A COUNCIL of AI models, working together in a structured dialogue, has set a new record in passing U.S. medical exams, achieving up to 97% accuracy on questions spanning all three steps of the USMLE. This multi-agent “AI exams ” approach saw five GPT-4 models iteratively deliberate, discuss, and self-correct their answers, outperforming any single-instance AI.
AI Exams: Redefining Model Collaboration
Past studies showed that large language models (LLMs) could pass medical licensing exams, but their responses to the same question varied and some contained errors or hallucinations. By building an “AI exams” council, researchers harnessed collective reasoning, with a facilitator algorithm prompting the models to deliberate, summarise responses, and refine answers. Consensus was reached in 97%, 93%, and 94% of cases for Step 1, Step 2 CK, and Step 3, respectively – significantly higher than previous AI models and single-agent performance.
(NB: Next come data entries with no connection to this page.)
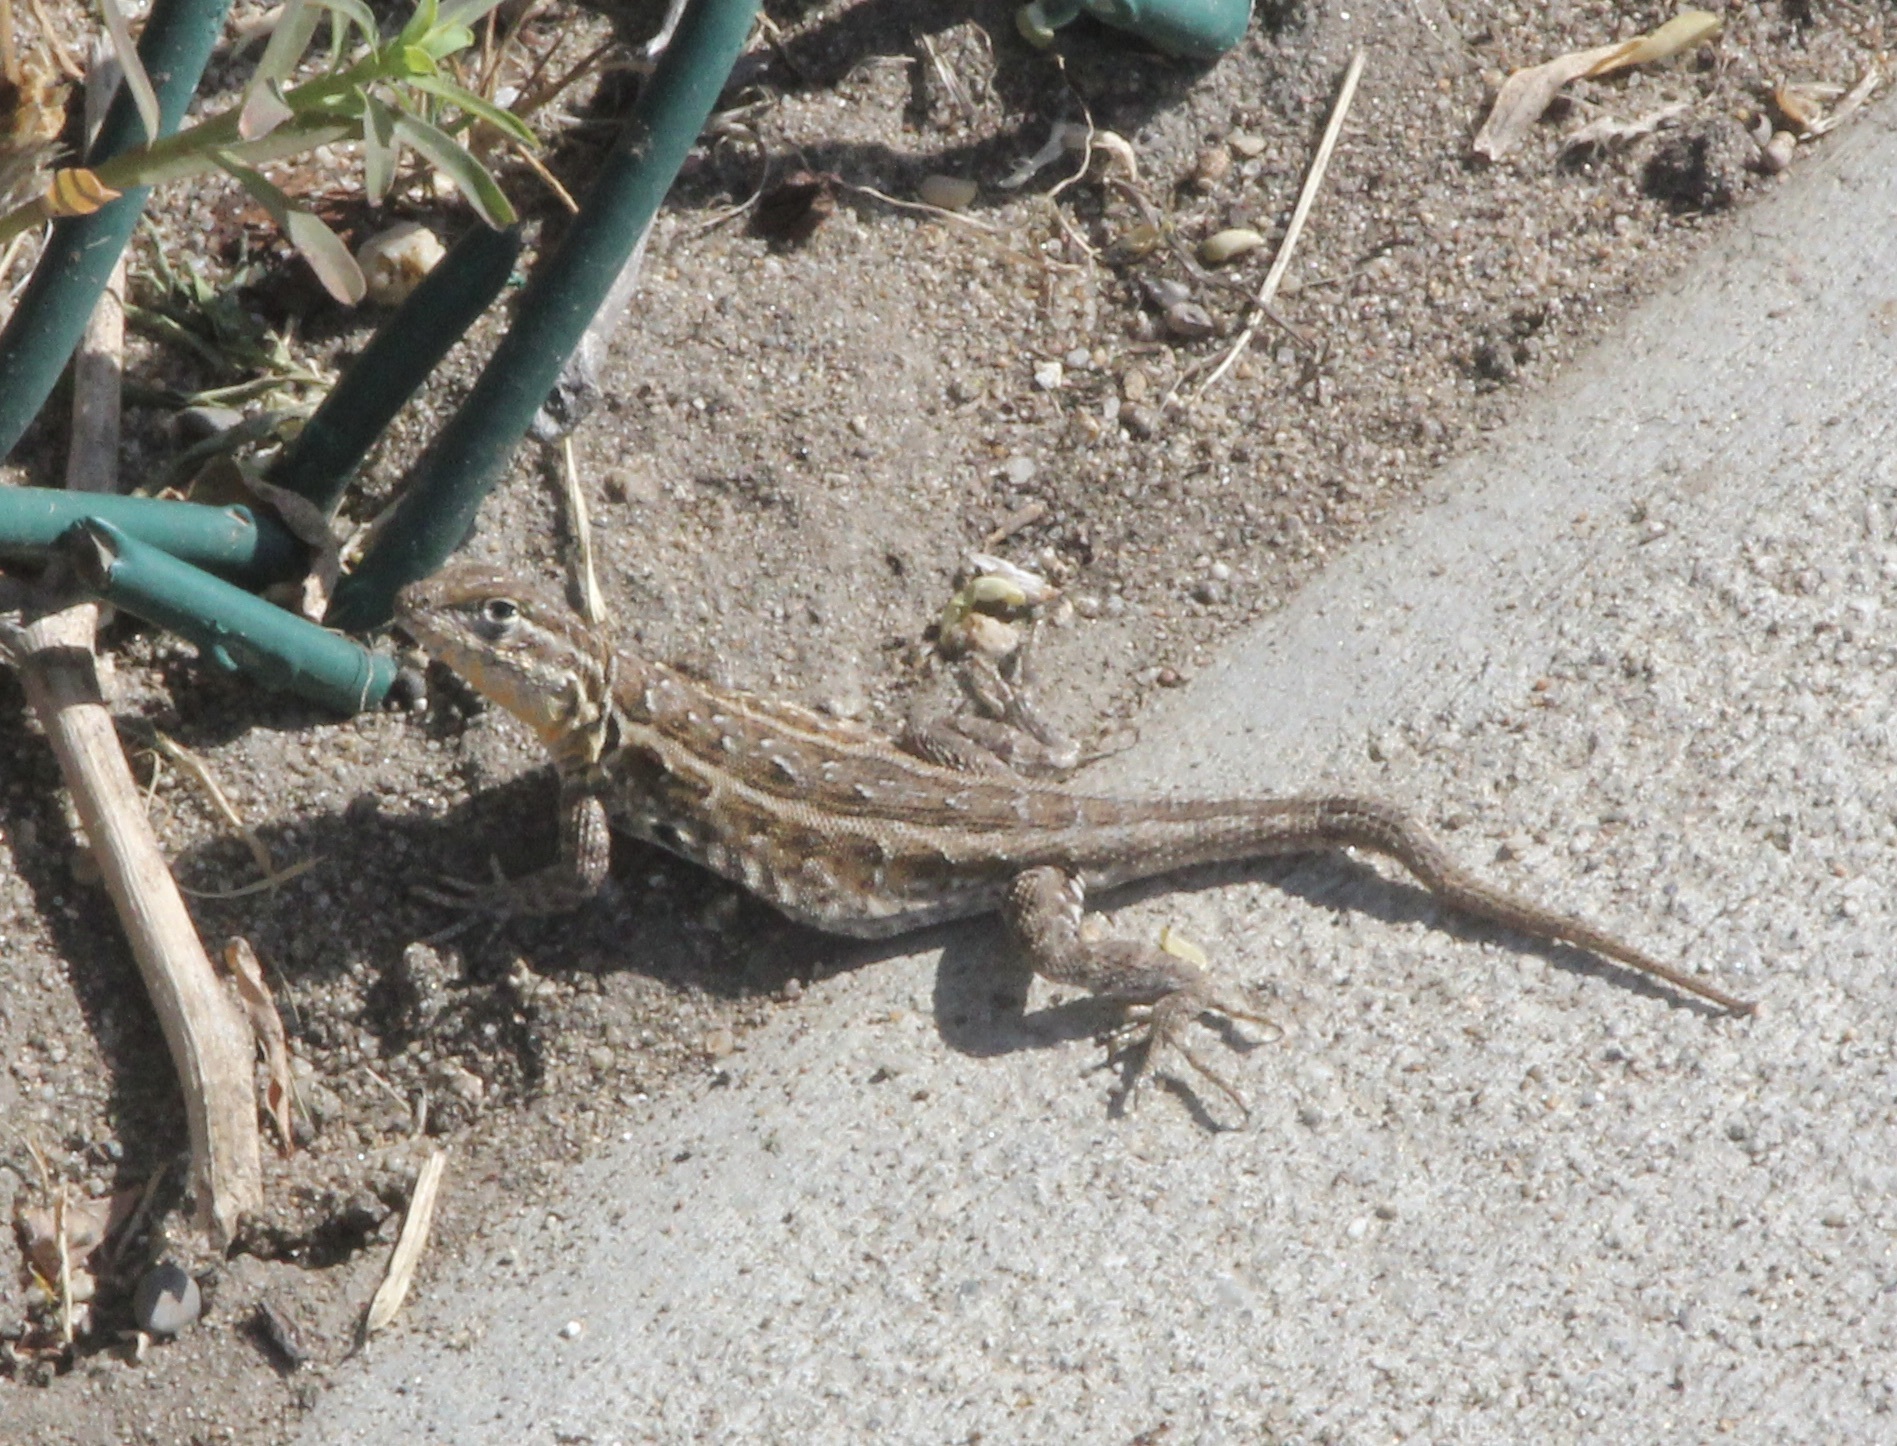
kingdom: Animalia
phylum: Chordata
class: Squamata
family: Phrynosomatidae
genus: Uta
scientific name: Uta stansburiana
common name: Side-blotched lizard
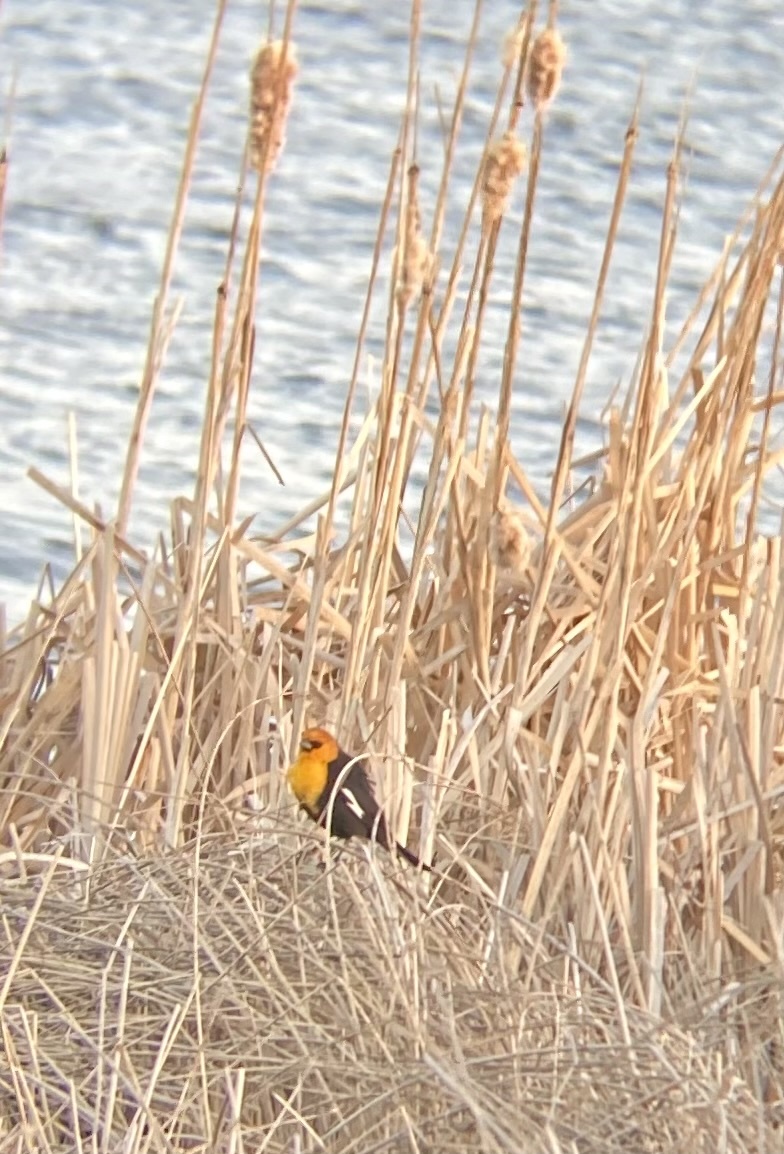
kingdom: Animalia
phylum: Chordata
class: Aves
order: Passeriformes
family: Icteridae
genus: Xanthocephalus
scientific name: Xanthocephalus xanthocephalus
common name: Yellow-headed blackbird
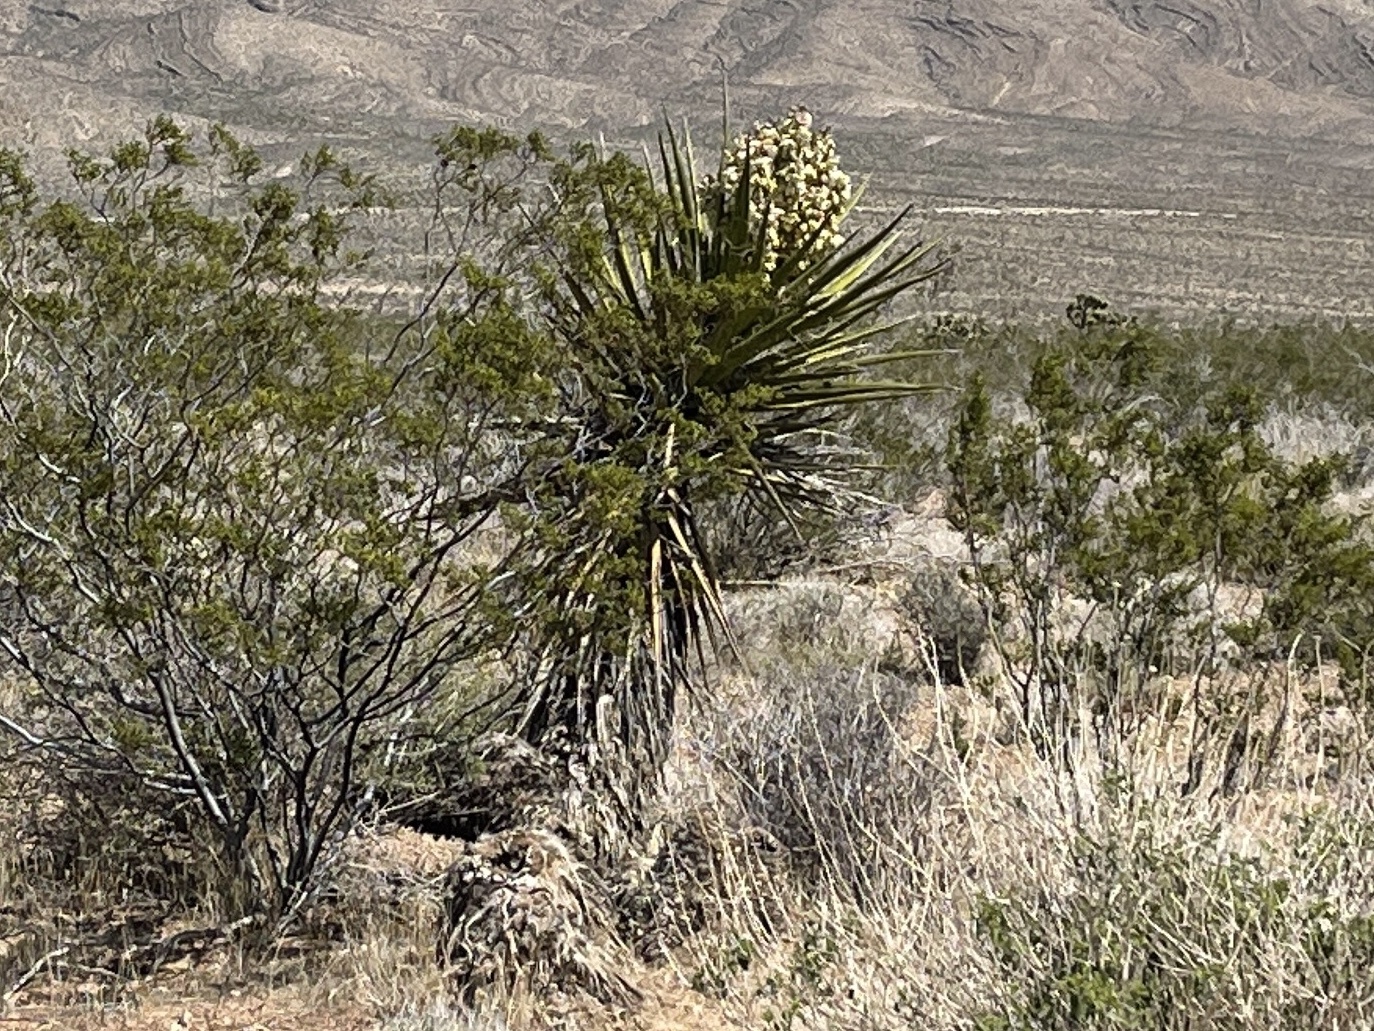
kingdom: Plantae
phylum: Tracheophyta
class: Liliopsida
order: Asparagales
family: Asparagaceae
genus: Yucca
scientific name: Yucca schidigera
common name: Mojave yucca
Results and Strengths of AI Council
When initial responses didn’t agree, the council engaged in debate, reaching the right answer 83% of the time and correcting more than half of previous majority vote errors. “AI exams” performance improved odds of converting an incorrect answer to correct by a factor of 5 after deliberation. This process reduced semantic entropy, meaning answer variability decreased as consensus emerged. The findings reveal that what was previously seen as unpredictable model behaviour can be channelled as a strength – using dialogue to self-correct and adapt reasoning.
Implications: Next Steps for Collaborative AI Exams
While not yet tested in real clinical settings, collaborative AI exams could make medical AI safer and more reliable for healthcare. The study suggests future tools in clinical education and patient care should embrace varied AI perspectives, unlocking new possibilities by leveraging teamwork rather than demanding consistency from a single model.
Reference
Shaikh Y et al. Collaborative intelligence in AI: evaluating the performance of a council of AIs on the USMLE. PLOS Digital Health. 2025;DOI:10.1371/journal.pdig.0000787.